We already have a solution, it's written down in the traffic laws. If the signals fail, treat the intersection roughly like a four-way stop. Everybody learns this in drivers' ed. It's not obscure. If the cars can't follow traffic rules maybe they're not ready to be on the streets unsupervised.

bsder 4 hours ago | parent | next [-]

The problem seems to be that the Waymo cars did exactly as you requested and treated the intersections like 4 way stops but kept getting displaced by more aggressive drivers who simply slowed and rolled.

How many non-Waymo accidents happened at intersections during this time? I suspect more than zero given my experiences with other drivers when traffic lights go off. Apparently, Waymo's numbers are zero so humans are gonna lose this one.

The problem here is that safety and throughput are at odds. Waymo chose safety while most drivers chose throughput. Had Waymo been more aggressive and gotten into an accident because it wouldn't give way, we'd have headlines about that, too.
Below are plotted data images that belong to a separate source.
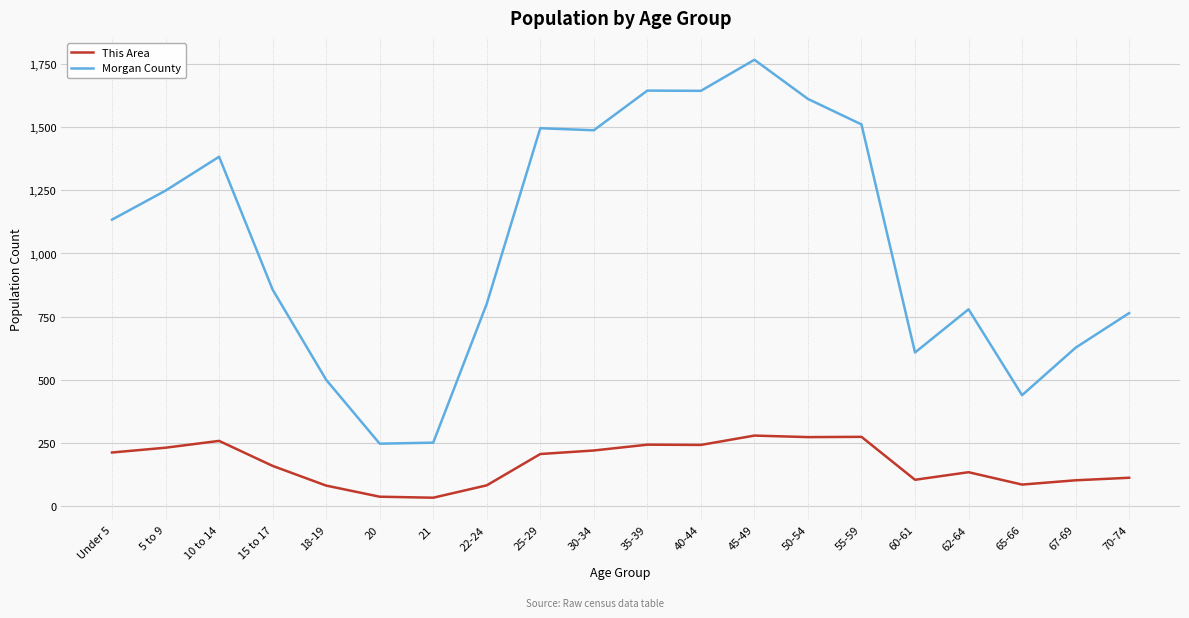

True or false: Morgan County and This Area intersect in this chart.

False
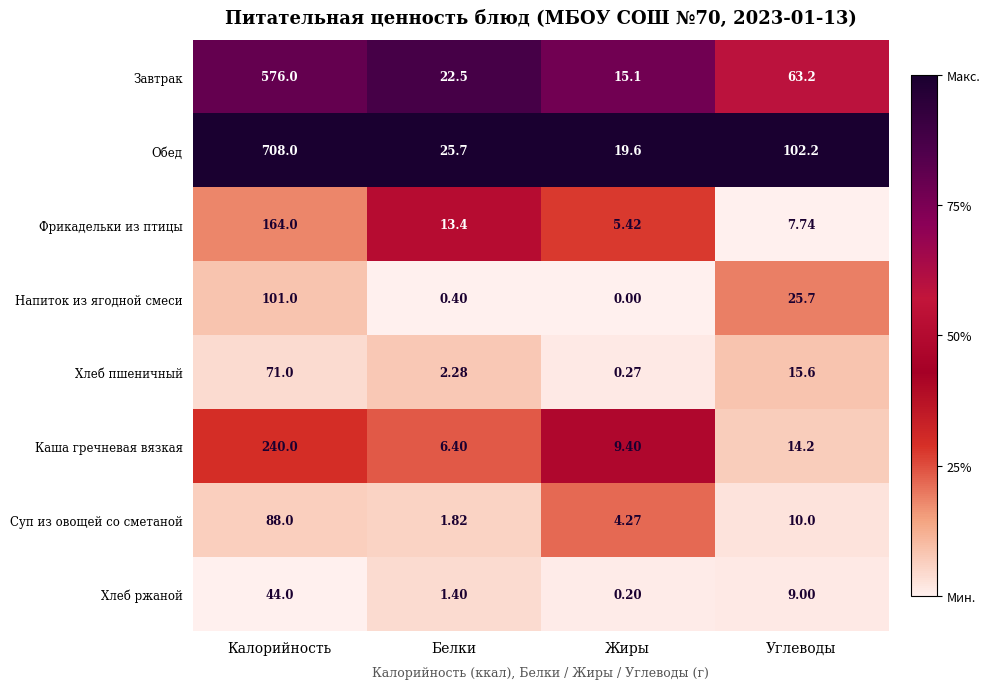

List the labels in order of Хлеб ржаной value, largest first.

Калорийность, Углеводы, Белки, Жиры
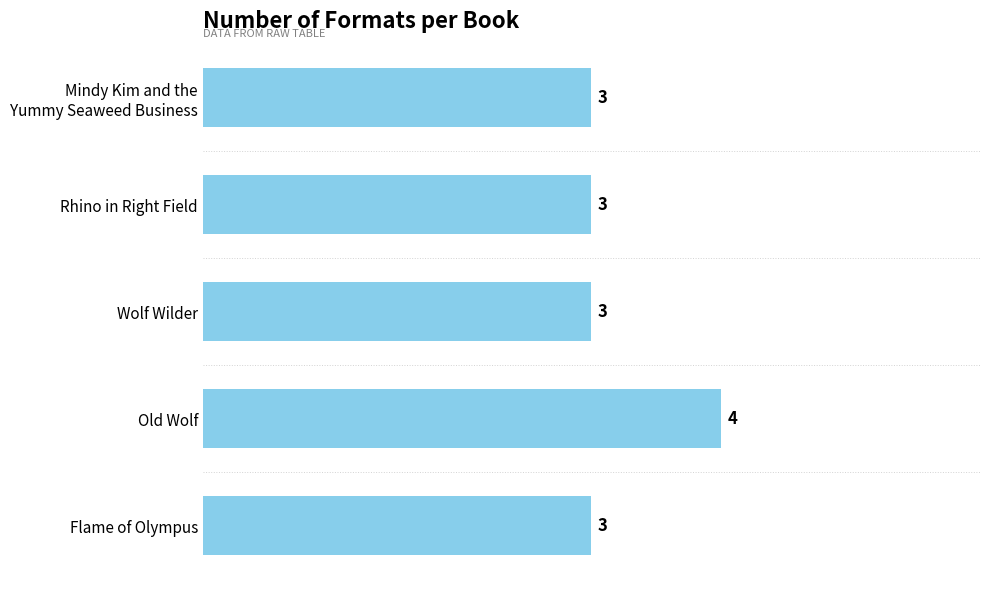

The value at Wolf Wilder is 2. True or false?

False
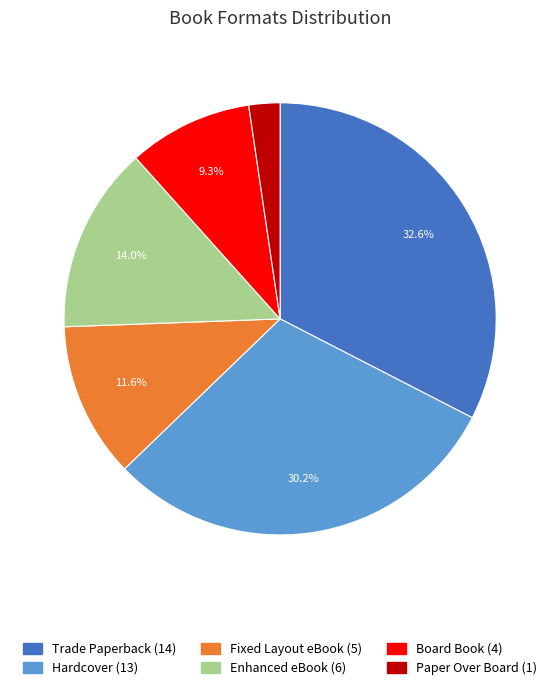

Between Trade Paperback and Enhanced eBook, which is larger?

Trade Paperback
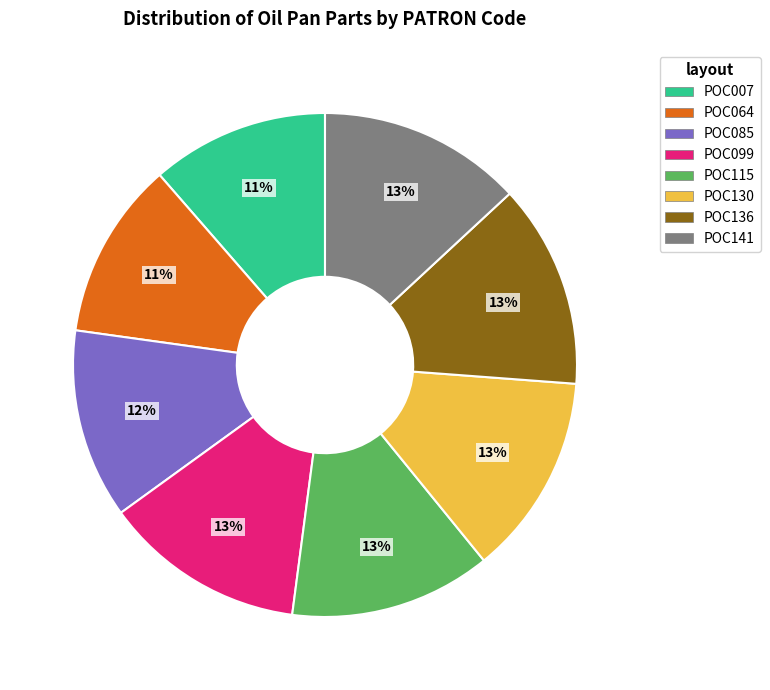

Is POC099 the majority of the pie?

No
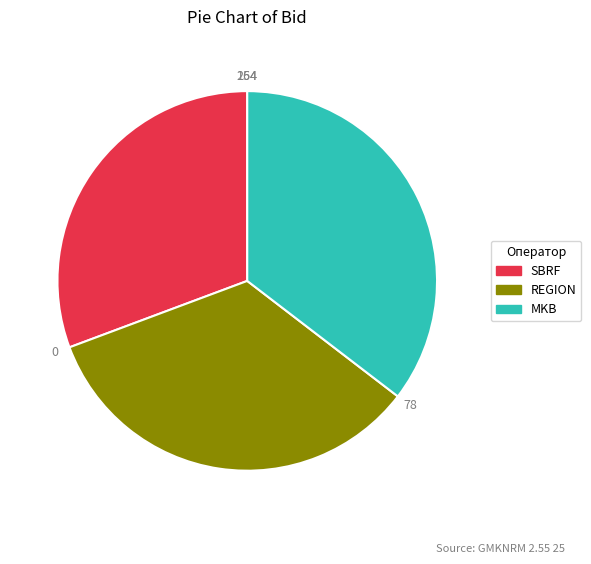

Between REGION and MKB, which is larger?

MKB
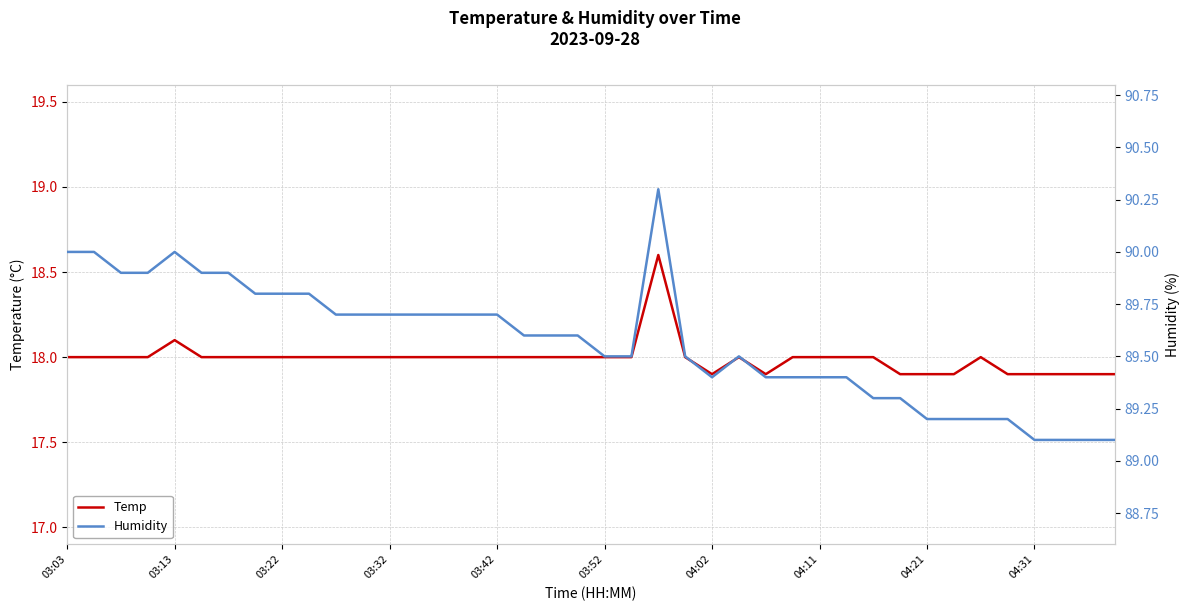

What position from the right is 14?

26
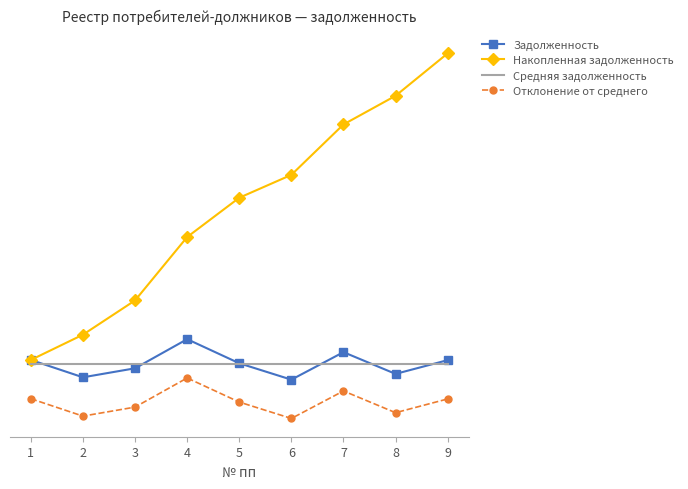

What is the approximate value of Средняя задолженность at 1?

4302.7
The biggest obstacle to self-driving is the fact that a lot of driving consists of knowing when to break the law.

MBCook 4 hours ago | parent [-]

> The problem here is that safety and throughput are at odds. Waymo chose safety while most drivers chose throughput.

Did they? They chose their safety. I suspect the net effect of their behavior made the safety of everyone worse.

They did such a bad job of handling it people had to go around them, making things less safe.

We know what people are like. Not everyone is OK doing 2-3 mph for extended time waiting for a Waymo to feel “safe”.

Operating in a way that causes large numbers of other drivers to feel the need to bypass you is fundamentally worse.

bsder 2 minutes ago | parent [-]

> Did they? They chose their safety. I suspect the net effect of their behavior made the safety of everyone worse.

There is no viable choice other than prioritizing the safety of your rider. Anything less would be grounds for both lawsuits and reputational death.

The fact that everybody else chose throughput over safety is not the fault of Waymo.

Will you also complain when enough Waymo cars start running on the freeways that a couple of them in a row can effectively enforce following distances and speed limits, for example?

dmix 5 hours ago | parent | prev [-]

That may be the rules for humans, particuarly people who are always in a rush and won't stay still anyway. With a major intersection turned four-way stop you have lots of humans making very complex decisions and taking a lot of personal risk. If multiple self driving cars make the choice at the wrong time you could jam up an intersection and create a worse traffic issue, or kill a passenger.

It's all a careful risk calculation, those self driving cars need to determine if it's safe to continue through an intersection without the traffic lights their computers spent millions of hours to train on (likewise with humans). That's a tough choice for a highly regulated/insured company running thousands of cars.

If anything, their programming should only take such a risk to move out of the way for a fire truck/ambulance.

markdown an hour ago | parent [-]

> If multiple self driving cars make the choice at the wrong time

Would would they do that? It's a hive, isn't it?